另一个声音苍劲有力却带着嘶哑,应该是个老人道:“付息为人急功近利,他办事自然也是雷厉风行,以他的狡诈的性子,若是不是偷偷背这我们回去交功,就是遭遇了什么不测。”
年轻人戳之以鼻道:“哼!付息那人平时就在主子面前奴颜媚态,这次他得到了烽火令一定是又回到主子面前邀功了,暗地还不知道说我们多少坏话。”
那老者一声呵斥道:“费仪!”说着又压低声道:“烽火令怎么呼之于口,小心隔墙有耳。”
陶芷听到烽火的令的时候,心突突直跳,因为只有她知道烽火令如今在她自己的手里,而付息再也不能回归了,况且他们称呼废太子玄德为太子,言辞带着敬意,看来是废太子一党,如今陶芷明白怪不得那个侯爷也就是永安侯的军队散漫迟缓行军,这样的漫不经心,就是因为他根本就没有想打战的想法,而是坐看龙争虎斗,也许是要以观谁是胜利一方而投靠,也许是坐收渔翁之利。
陶芷叫大事不妙,想偷偷从侧边曼草丛生的羊肠小道逃走,哪知道习武之人的耳力极其敏锐,方才陶芷愣神细听之时,也停下了手中动作,但现在她起身逃离,动作极其大,而且难免不会发出声音,即便是那声音非常的微小。

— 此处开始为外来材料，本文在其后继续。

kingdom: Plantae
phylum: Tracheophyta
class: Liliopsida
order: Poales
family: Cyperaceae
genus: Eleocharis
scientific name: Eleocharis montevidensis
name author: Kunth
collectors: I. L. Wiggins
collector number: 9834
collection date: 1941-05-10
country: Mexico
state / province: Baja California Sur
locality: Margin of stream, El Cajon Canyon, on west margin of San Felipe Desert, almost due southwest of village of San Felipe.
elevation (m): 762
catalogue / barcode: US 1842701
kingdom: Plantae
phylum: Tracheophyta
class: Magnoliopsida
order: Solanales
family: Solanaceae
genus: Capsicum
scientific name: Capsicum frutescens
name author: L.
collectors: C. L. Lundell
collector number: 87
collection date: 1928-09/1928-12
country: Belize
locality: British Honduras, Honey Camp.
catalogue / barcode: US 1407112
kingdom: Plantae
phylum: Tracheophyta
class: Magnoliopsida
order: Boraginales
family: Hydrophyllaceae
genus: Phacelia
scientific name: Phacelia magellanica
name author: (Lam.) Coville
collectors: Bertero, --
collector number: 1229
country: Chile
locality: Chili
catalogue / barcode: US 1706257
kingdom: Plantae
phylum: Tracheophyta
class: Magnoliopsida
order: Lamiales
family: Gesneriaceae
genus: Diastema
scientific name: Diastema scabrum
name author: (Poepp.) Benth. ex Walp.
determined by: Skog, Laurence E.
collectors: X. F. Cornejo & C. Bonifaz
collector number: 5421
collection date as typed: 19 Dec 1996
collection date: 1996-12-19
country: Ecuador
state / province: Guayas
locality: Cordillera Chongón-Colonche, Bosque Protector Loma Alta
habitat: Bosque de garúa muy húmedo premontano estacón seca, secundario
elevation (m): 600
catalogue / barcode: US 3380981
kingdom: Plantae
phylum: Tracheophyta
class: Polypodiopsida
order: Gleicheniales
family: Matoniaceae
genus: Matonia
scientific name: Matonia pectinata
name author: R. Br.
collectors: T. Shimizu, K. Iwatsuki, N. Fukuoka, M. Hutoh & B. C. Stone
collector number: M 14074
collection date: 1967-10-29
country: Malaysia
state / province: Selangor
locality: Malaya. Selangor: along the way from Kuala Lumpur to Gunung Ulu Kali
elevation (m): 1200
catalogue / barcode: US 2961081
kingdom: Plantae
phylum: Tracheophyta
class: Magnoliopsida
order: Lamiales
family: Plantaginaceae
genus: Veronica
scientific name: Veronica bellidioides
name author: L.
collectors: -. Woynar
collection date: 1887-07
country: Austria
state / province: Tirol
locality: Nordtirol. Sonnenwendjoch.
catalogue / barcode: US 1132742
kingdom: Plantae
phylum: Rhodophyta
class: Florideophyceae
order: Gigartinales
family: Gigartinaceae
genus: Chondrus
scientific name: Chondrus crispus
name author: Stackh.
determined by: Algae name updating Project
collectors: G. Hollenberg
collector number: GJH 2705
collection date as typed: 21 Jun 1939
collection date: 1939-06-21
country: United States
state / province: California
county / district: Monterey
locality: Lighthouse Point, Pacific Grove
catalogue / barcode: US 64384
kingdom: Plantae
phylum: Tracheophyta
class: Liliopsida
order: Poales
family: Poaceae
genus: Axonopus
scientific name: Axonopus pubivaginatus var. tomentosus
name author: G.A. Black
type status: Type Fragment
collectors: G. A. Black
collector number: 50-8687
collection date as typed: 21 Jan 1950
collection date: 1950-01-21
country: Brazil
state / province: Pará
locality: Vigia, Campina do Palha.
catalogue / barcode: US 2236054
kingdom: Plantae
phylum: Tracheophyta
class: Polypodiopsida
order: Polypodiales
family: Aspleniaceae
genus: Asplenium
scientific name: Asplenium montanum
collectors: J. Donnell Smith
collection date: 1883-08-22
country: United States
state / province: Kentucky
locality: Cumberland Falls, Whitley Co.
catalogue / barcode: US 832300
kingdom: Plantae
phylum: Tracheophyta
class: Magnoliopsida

“是谁?”老者跃马而起,踏翠蔓接力而来,陶芷虽然感觉一道劲风扑颈而来,但是陶芷心头一转,依旧拿起衣服在洗,好像什么也没有听见一样。
老者的手掌就在陶芷颈上吃咫尺之间,却被突如其来少年抓住了手。
老者凝眸迷眼,而少年摇了摇头,随即少年又踏步跺了跺地,“碰碰”几声声音响起,而那女子在河边浣衣却没有听见,依旧不停摆动手中的动作。
老者狐疑道:“是个聋子。”,虽然口上这样说,但是眼神却犹如阴鸷毒辣的蛇。
即使陶芷没有转身也能感觉到,那杀死四益,死亡的气息弥漫在她的周身,但是她强下去心中的惧怕,因为她在生死之间已经不知道徘徊了多少回了。